If the false positive rate is increased from 1 in 20,000 to 1 in 10,000, there is a 1 in 2 chance that the patient does not have antidbodies to HIV, after testing positive. If the false positive rate is as large as 1 in 1,000, which it may well be expected to be if widespread screening were instituted, the same formula gives

prob(patient~has~antibodies~to~HIV|test~is~positive) = 0.0909,

i.e. there is about a 90% chance that a randomly chosen patient testing positive does NOT have antibodies to HIV. For every 10 people testing positive, 9 of them will NOT have HIV.

What's driving this calculation is the small incidence of HIV antibodies in the general population (the 1 in 10,000 above). Screening in high risk groups would give much different numbers, because this probability would be much larger.

Technical note to follow

In the ``hot hand'' articles, there are several technical terms used: null hypothesis, alternative hypothesis, significance level, power. These are all related to a particular type of statistical inference called hypothesis testing, or sometimes significance testing. More on this next week.

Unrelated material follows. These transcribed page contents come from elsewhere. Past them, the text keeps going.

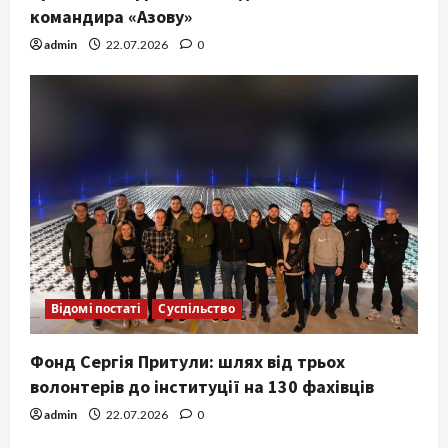
командира «Азову»
admin
22.07.2026
0
Відомі постаті
Суспільство
Фонд Сергія Притули: шлях від трьох
волонтерів до інституції на 130 фахівців
admin
22.07.2026
0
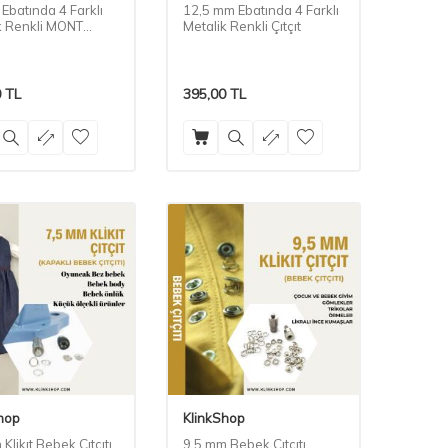
Ebatında 4 Farklı
12,5 mm Ebatında 4 Farklı
k Renkli MONT
Metalik Renkli Çıtçıt
0
TL
395,00
TL
hop
KlinkShop
Klikıt Bebek Çıtçıtı
9,5 mm Bebek Çıtçıtı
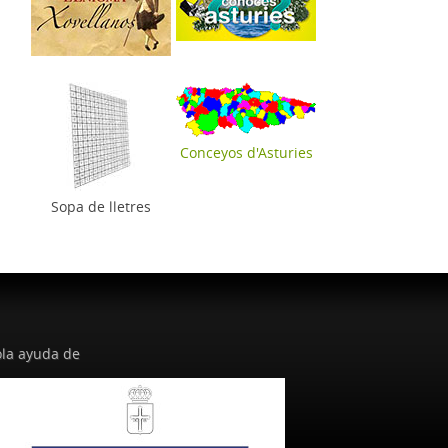
Conceyos d'Asturies
Sopa de lletres
la ayuda de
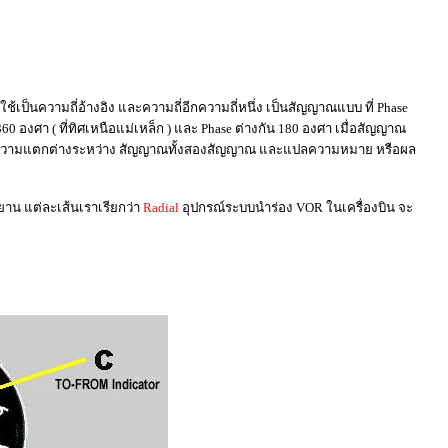
้เป็นความถี่อ้างอิง และความถี่อีกความถี่หนึ่ง เป็นสัญญาณแบบ ที่ Phase
 องศา ( ที่ทิศเหนือแม่เหล็ก ) และ Phase ต่างกัน 180 องศา เมื่อสัญญาณ
นวนความแตกต่างระหว่าง สัญญาณทั้งสองสัญญาณ และแปลความหมาย หรือผล
ยาน แต่ละเส้นเราเรียกว่า
Radial
อุปกรณ์ระบบนำร่อง VOR ในเครื่องบิน จะ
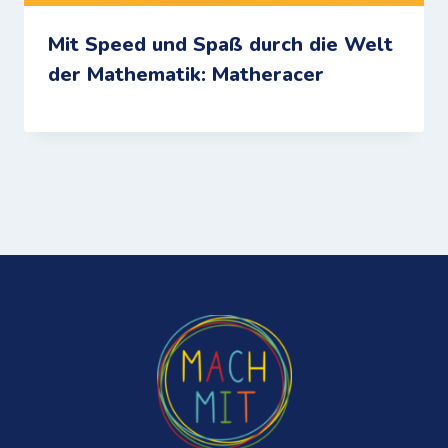
Mit Speed und Spaß durch die Welt
der Mathematik: Matheracer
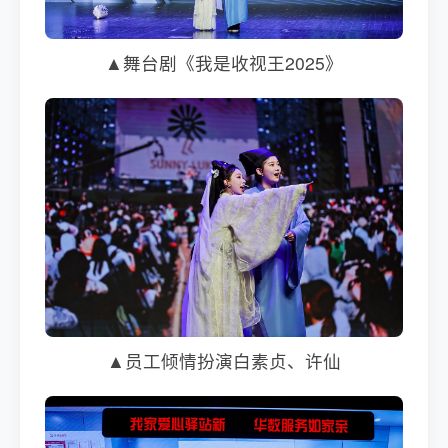
▲舞台剧《我是收视王2025》
▲员工倾情扮演白素贞、许仙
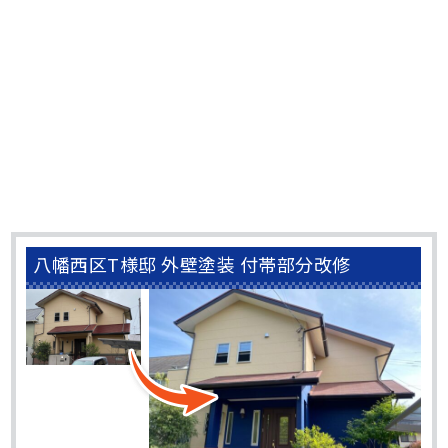
八幡西区T様邸 外壁塗装 付帯部分改修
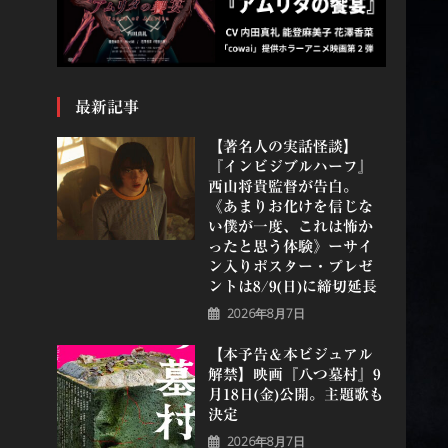
最新記事
【著名人の実話怪談】
『インビジブルハーフ』
⻄⼭将貴監督が告白。
《あまりお化けを信じな
い僕が一度、これは怖か
ったと思う体験》ーサイ
ン入りポスター・プレゼ
ントは8/9(日)に締切延長
2026年8月7日
【本予告＆本ビジュアル
解禁】映画『八つ墓村』9
月18日(金)公開。主題歌も
決定
2026年8月7日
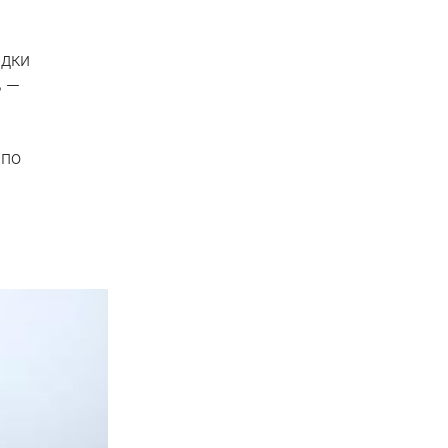
адки
ь —
 по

In the Globe and Mail this week

``Switch prevents rampaging cells'' November 10, A7 Toronto research found that a deficiency in CTLA-4 leads to symptoms of autoimmune diseases in laboratory mice. The discovery is expected to lead to more information about the treatment of immune diseases. The full report appears in this week's Science.
``Hope rises for vaccine to prevent AIDS infection'' November 10, A7 Another article in Science. At the recent world AIDS conference, though, there seemed to be general agreement that a vaccine for AIDS was nowhere in sight.
``From monster home to white elephant'' November 10, A7 A report released by Statscan on November 9 projects increasing demand for small homes and decreasing demand for large homes, over the next 20 years.
``U.S. swimmer's lax penalty raises ire'' November 13, D5 A young (age 14) U.S. swimmer who tested positive for steroids was given 2 years probation; a penalty much milder than usually taken by national sports organizations. This reminded me about a recent article in Applied Statistics.
``Eateries live hand-to-mouth'' November 13, B6. The graphic caught my eye, but the story that might be of more interest is that this is the first of a series of articles examining industry sectors using data provided by Dun & Bradstreet, Canada.
``U of T again dominates in ranking'' November 13, A6. The dreaded MacLeans report is out again. How do they come up with these numbers anyway?
``Entrepreneurs now outnumber civil servants'' November 13, A6. This reports data from the Labor Force Survey of Statscan. So what is the labour force survey, and how does one get hold of a copy?

Some titles of Chance articles

Wringing The Bell Curve: a cautionary tale about the relationships among race, genes and IQ.
A paradox in the ranking of figure skaters.
Small cars, big cars: what is the safety difference?
Racetrack betting: do bettors understand the odds?
Baseball: pitching no-hitters.
Baseball's earned run average: what kind of an average is it?
The baby boom generation and how they grew.
Resizing triathlons for fairness
Can TQM improve athletic performance?
The best NFL field goal kickers: are they lucky or good?
What happened to HIV transmission among drug injectors in New Have?
Answering questions about baseball using statistics.
The state of state election polls.
How much more efficiently can humans run than swim?
Statistical evidence of cheating on multiple choice tests.
Should pregnant women move? Linking risks for birth defects with proximity to toxic waste sites.
Scientific inferences and environmental health problems.